Home Business & TechEconomy AfCFTA Could Mitigate Africa’s Debt Burden

AfCFTA Could Mitigate Africa’s Debt Burden

by Edmund Kagire
7:52 pm

Prime MInister Edouard Ngirente who opened the summit

At a time when it is feared that Africa risks becoming more indebted in the years to come, officials and experts concur that the African Continental Free Trade Area (AfCFTA) could be the saviour that will bolster trade and revenues to enable countries to pay their debts.

Central bank governors, policymakers and financial experts convened in Kigali on Wednesday for the 2019 Symposium of the Association of African Central Banks (AACB) to discuss the rising African sovereign debt and the implications on monetary policy and financial stability.

Speaking at the opening ceremony, the Prime Minister Dr Edouard Ngirente said that the AfCFTA, which was operationalized on July 7 at the 12th Extraordinary Summit of the African Union in Niamey, Niger, will go a long way in boosting African economies through trade and industrialisation.

“The African Continental Free Trade Agreement is aiming to create a tariff-free continent that can grow local businesses, boost intra-African trade, promote industrialization and create jobs,”

“This is one of the many solutions that can come from a united Africa collaborating to address the health of the economy of the region,” Dr Ngirente said while addressing Central Bank Governors from at least 41 African countries as well as global economists.

Once fully operationalized, the CFTA, which African countries are expected to start trading under in July next year, is expected to boost revenues, minimise import-related inflation and reduce debt vulnerability by bringing in some 3.6bn in income to the continent through intra-Africa trade.

Rwanda’s central bank governor John Rwangombwa

Dr Ngirente said that the CFTA, along with different treaties, should help solve various economic challenges, urging policymakers to work towards implementing the commitments made by implementing these agreements.

The Premier said that is common for African countries to source products that can be produced by closer African countries from far away due to a lot of transaction costs incurred from a bunch of trade regulations and tariffs that make intra-African commerce inefficient.

He noted that as the global economy continues to evolve at a higher pace, policymakers and Central Banks are key players to address new challenges to ensure that Africa continues its transformation journey in line with the Agenda 2063.

Among other things, he cited recurrent commodity price shocks, other external shocks and external imbalances in some cases, as some of the areas African Central Banks focus on to ensure macroeconomic stability.

He added that with modern financial ecosystem, economies are dependent on Central Banks to safeguard the individual country’s monetary policy and financial systems.

Experts say that if the debt levels are not well managed, the continent could spiral into a debt crisis, even though most countries remain under the 45 per cent debt-to-GDP ratio, with the threshold set at 60 per cent.

Global problem

Though increasing public debt for African countries is worrying, Abebe Aemro Selassie, the Director of the African Department at the International Monetary Fund (IMF) says that this situation is not unique to Africa but rather the entire world.

“As many have put it, public debt in Africa has increased but also across the world.

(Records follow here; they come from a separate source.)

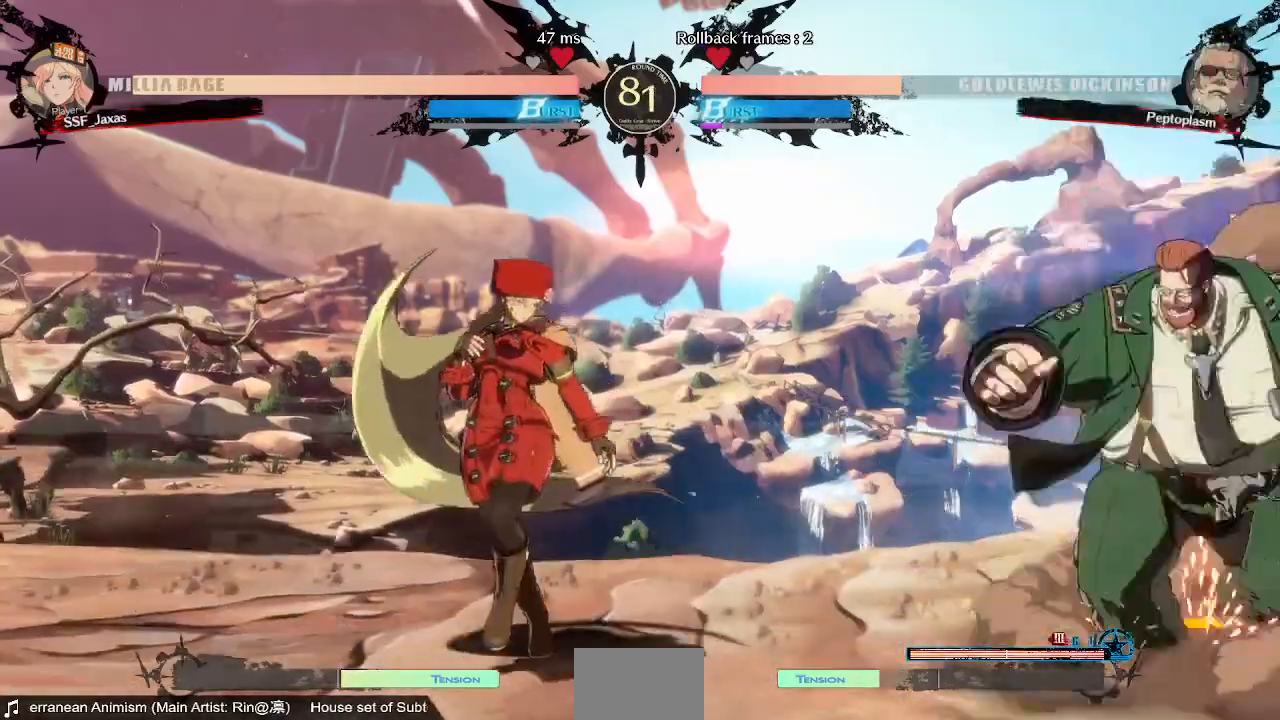
{"buttons": ["DPAD_LEFT"], "events": [[80, "DPAD_LEFT", "up"], [80, "DPAD_RIGHT", "down"], [160, "DPAD_RIGHT", "up"], [240, "DPAD_LEFT", "down"], [320, "DPAD_UP", "down"], [480, "DPAD_UP", "up"]]}
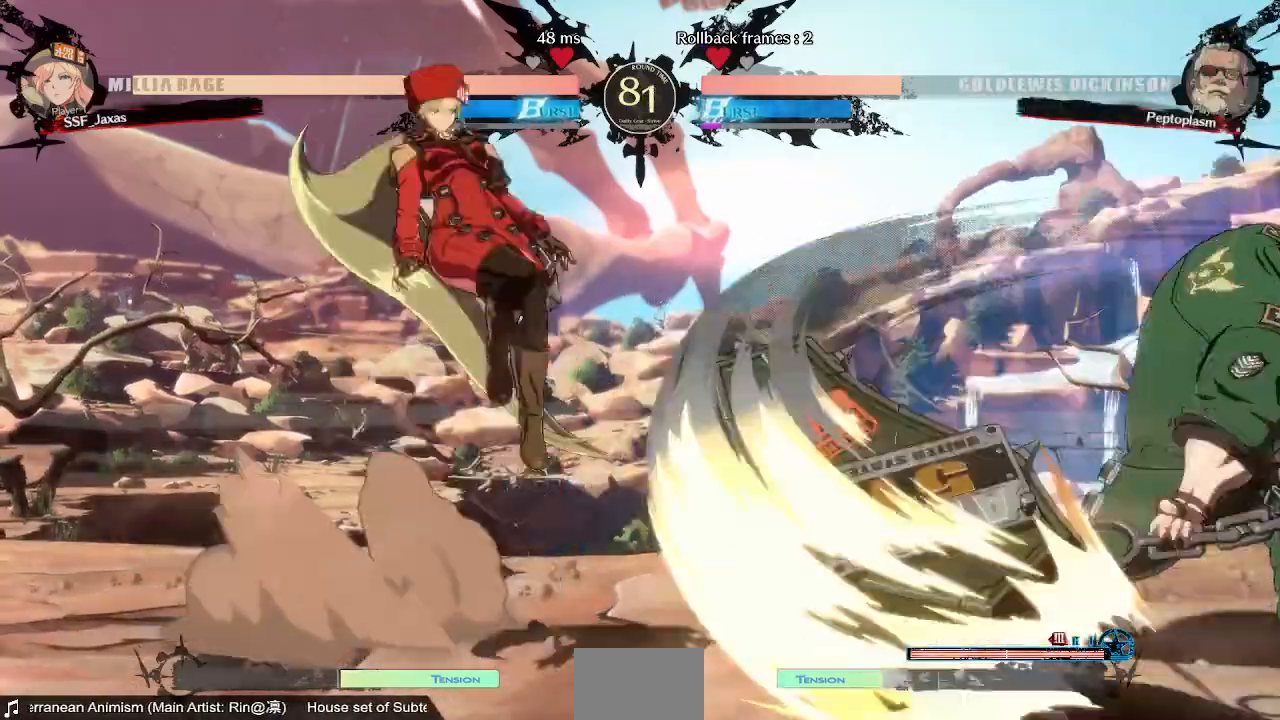
{"buttons": ["L1"]}
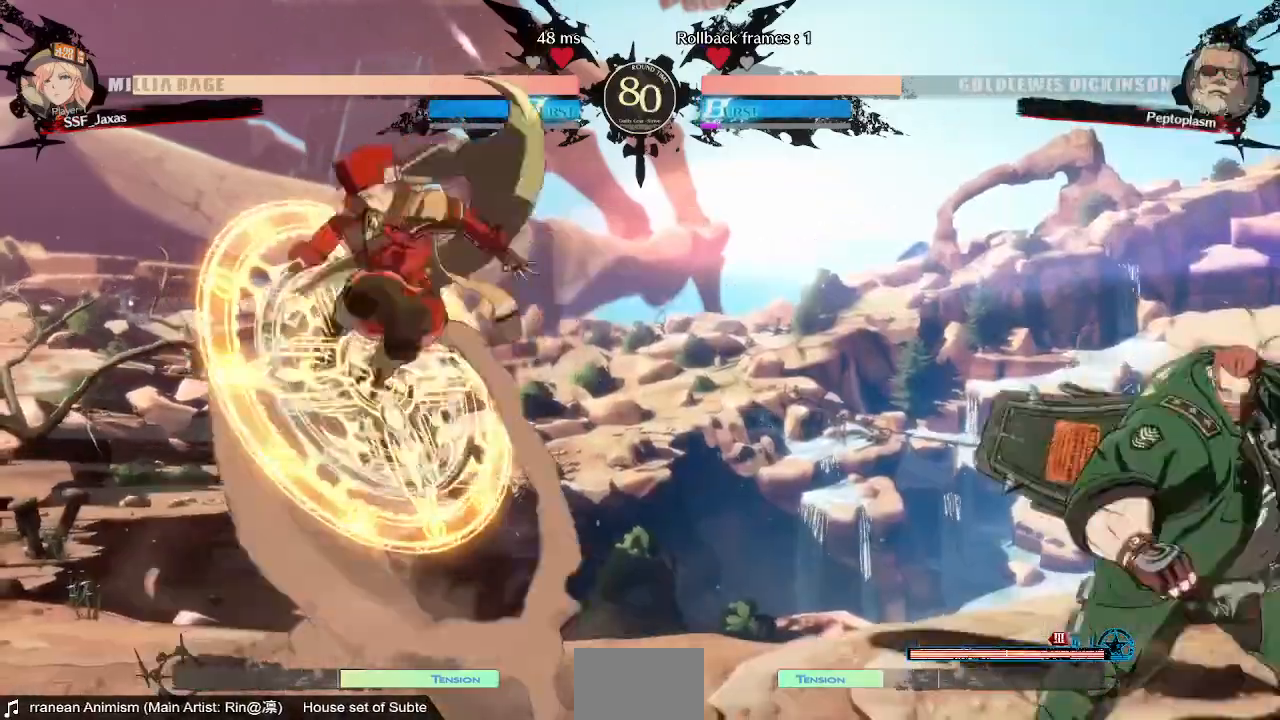
{"buttons": ["DPAD_LEFT"], "events": [[40, "L1", "up"], [80, "DPAD_LEFT", "down"], [240, "TRIANGLE", "down"], [360, "TRIANGLE", "up"]]}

This is a post-global financial crisis phenomenon and practically in the whole country groups, emerging markets and economies and developed countries. Debt-to-GDP ratio has increased remarkably,” said Mr Selasie.

He however added that what is different with Africa case and that of emerging markets is the interest burden of the rising debt which has gone up much more than expected, which has implications on the economies.

Dr Donald Kaberuka

He said that about six countries which are facing a debt burden are mainly those which were hit by the increase in oil and commodity prices in 2014 as well as countries which have a low debt-to-revenue ratio challenge.

This coupled with other fiscal challenges like inflation and high interest rate on loans literally means that these countries cannot raise enough revenues domestically to pay off the debts.

While currently Africa is not sinking in debt as Dr Donald Kaberuka, the former African Development Bank (AfDB) President indicated in his presentation, it is feared that the rate at which African countries are subscribing to commercial loans, especially bonds, could trigger a debt crisis in future.

Dr Vera Songwe, the Executive Secretary of the United Nations Economic Commission for Africa (UNECA) said that while currently the debt levels are nothing to worry about, it is the ability to pay back the debts that is more worrisome.

“It’s not the level of debts that worry us, it’s our ability to pay the debt back, it is our ability to ensure that we can pay the debt back and continue to fund health, fund education and fund other investments that we need,” Dr Songwe said.

Africa’s Eurobond debt surpassed the $100-billion mark earlier this year after Ghana issued $2.7 billion bond. In 2018 alone African countries issued Eurobonds worth $27.1 billion.

On his part, the Governor of the National Bank of Rwanda (BNR) John Rwangombwa said that the meeting in Kigali came at a time when the global economy is facing bigger vulnerabilities that threaten to worsen these debt numbers across the world.

“Just last week the IMF announced that it had revised downwards the global GDP growth numbers for the years 2019 and 2020 because of the likely negative impacts of the trade wars between the US and China plus the uncertainties surrounding Brexit,”

“We have a saying in Kinyarwanda which literally translates; “when two elephants fight it’s the grass that suffers,” Rwangombwa said, adding that if Africans don’t put their act together, it will easily be the grass at the mercy of the feet of the two global giants fighting each other.

Rwangombwa emphasised that the rising sovereign debt challenge is not a unique problem to Africa because many Global economies are facing a similar problem as data from the IMF shows.

“In 2017 sovereign debt in advanced economies was averaging 266% of GDP, while that of emerging markets was at 168 percent of GDP,”

“In the same year, the average public debt for the African continent was at 45 percent of GDP, with 19 countries above 60%, the then threshold set by the African Monetary Co-operation Programme,” Rwangombwa explained.

He said that the structure of African economies which rely heavily on commodity exports is susceptible to price shocks and the vulnerabilities, a problem he believes the AfCFTA will solve, committing that Central Bank Governors will support the implementation process.

“The commitment of our leaders to unite Africa demonstrated by this historic milestone gives us confidence that we will solidify our continent into a rock that can withstand the global economic challenges,” Rwangombwa said.

Trade under AfCFTA will commence on July 1, 2020.